## EXERCISE OBJECTIVE:
Below are records that must be duplicated exactly.

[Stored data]

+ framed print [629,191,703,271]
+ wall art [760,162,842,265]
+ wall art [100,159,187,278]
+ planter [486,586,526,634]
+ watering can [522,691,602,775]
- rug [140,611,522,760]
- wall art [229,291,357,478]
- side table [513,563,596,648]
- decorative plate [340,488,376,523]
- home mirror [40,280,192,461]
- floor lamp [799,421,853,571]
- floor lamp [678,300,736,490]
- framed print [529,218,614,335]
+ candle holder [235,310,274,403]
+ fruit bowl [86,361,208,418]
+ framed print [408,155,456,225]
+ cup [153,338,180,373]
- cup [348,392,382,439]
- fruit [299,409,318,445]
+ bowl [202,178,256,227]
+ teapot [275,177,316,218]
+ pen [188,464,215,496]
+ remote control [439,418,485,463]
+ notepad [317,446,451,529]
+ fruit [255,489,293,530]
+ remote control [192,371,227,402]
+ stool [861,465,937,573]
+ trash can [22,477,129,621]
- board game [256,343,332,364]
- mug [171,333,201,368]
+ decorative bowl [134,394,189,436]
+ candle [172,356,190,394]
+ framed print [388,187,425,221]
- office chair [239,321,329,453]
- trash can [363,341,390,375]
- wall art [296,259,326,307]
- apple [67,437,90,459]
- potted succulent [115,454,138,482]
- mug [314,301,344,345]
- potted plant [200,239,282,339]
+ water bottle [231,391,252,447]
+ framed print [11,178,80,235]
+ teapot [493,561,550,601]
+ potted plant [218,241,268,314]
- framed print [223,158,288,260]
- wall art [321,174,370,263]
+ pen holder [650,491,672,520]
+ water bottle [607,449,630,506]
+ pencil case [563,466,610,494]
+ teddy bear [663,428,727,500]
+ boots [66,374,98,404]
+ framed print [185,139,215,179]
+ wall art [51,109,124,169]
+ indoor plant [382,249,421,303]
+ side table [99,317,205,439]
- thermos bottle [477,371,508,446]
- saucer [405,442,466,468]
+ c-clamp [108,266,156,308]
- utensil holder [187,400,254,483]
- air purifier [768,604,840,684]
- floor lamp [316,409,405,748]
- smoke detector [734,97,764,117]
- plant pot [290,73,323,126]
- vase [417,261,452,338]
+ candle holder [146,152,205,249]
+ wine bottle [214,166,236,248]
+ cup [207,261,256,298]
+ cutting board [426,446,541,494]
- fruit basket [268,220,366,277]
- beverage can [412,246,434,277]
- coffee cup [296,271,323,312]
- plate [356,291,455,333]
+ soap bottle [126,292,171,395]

## RESULT:
+ framed print [629,191,703,271]
+ wall art [760,162,842,265]
+ wall art [100,159,187,278]
+ planter [486,586,526,634]
+ watering can [522,691,602,775]
- rug [140,611,522,760]
- wall art [229,291,357,478]
- side table [513,563,596,648]
- decorative plate [340,488,376,523]
- home mirror [40,280,192,461]
- floor lamp [799,421,853,571]
- floor lamp [678,300,736,490]
- framed print [529,218,614,335]
+ candle holder [235,310,274,403]
+ fruit bowl [86,361,208,418]
+ framed print [408,155,456,225]
+ cup [153,338,180,373]
- cup [348,392,382,439]
- fruit [299,409,318,445]
+ bowl [202,178,256,227]
+ teapot [275,177,316,218]
+ pen [188,464,215,496]
+ remote control [439,418,485,463]
+ notepad [317,446,451,529]
+ fruit [255,489,293,530]
+ remote control [192,371,227,402]
+ stool [861,465,937,573]
+ trash can [22,477,129,621]
- board game [256,343,332,364]
- mug [171,333,201,368]
+ decorative bowl [134,394,189,436]
+ candle [172,356,190,394]
+ framed print [388,187,425,221]
- office chair [239,321,329,453]
- trash can [363,341,390,375]
- wall art [296,259,326,307]
- apple [67,437,90,459]
- potted succulent [115,454,138,482]
- mug [314,301,344,345]
- potted plant [200,239,282,339]
+ water bottle [231,391,252,447]
+ framed print [11,178,80,235]
+ teapot [493,561,550,601]
+ potted plant [218,241,268,314]
- framed print [223,158,288,260]
- wall art [321,174,370,263]
+ pen holder [650,491,672,520]
+ water bottle [607,449,630,506]
+ pencil case [563,466,610,494]
+ teddy bear [663,428,727,500]
+ boots [66,374,98,404]
+ framed print [185,139,215,179]
+ wall art [51,109,124,169]
+ indoor plant [382,249,421,303]
+ side table [99,317,205,439]
- thermos bottle [477,371,508,446]
- saucer [405,442,466,468]
+ c-clamp [108,266,156,308]
- utensil holder [187,400,254,483]
- air purifier [768,604,840,684]
- floor lamp [316,409,405,748]
- smoke detector [734,97,764,117]
- plant pot [290,73,323,126]
- vase [417,261,452,338]
+ candle holder [146,152,205,249]
+ wine bottle [214,166,236,248]
+ cup [207,261,256,298]
+ cutting board [426,446,541,494]
- fruit basket [268,220,366,277]
- beverage can [412,246,434,277]
- coffee cup [296,271,323,312]
- plate [356,291,455,333]
+ soap bottle [126,292,171,395]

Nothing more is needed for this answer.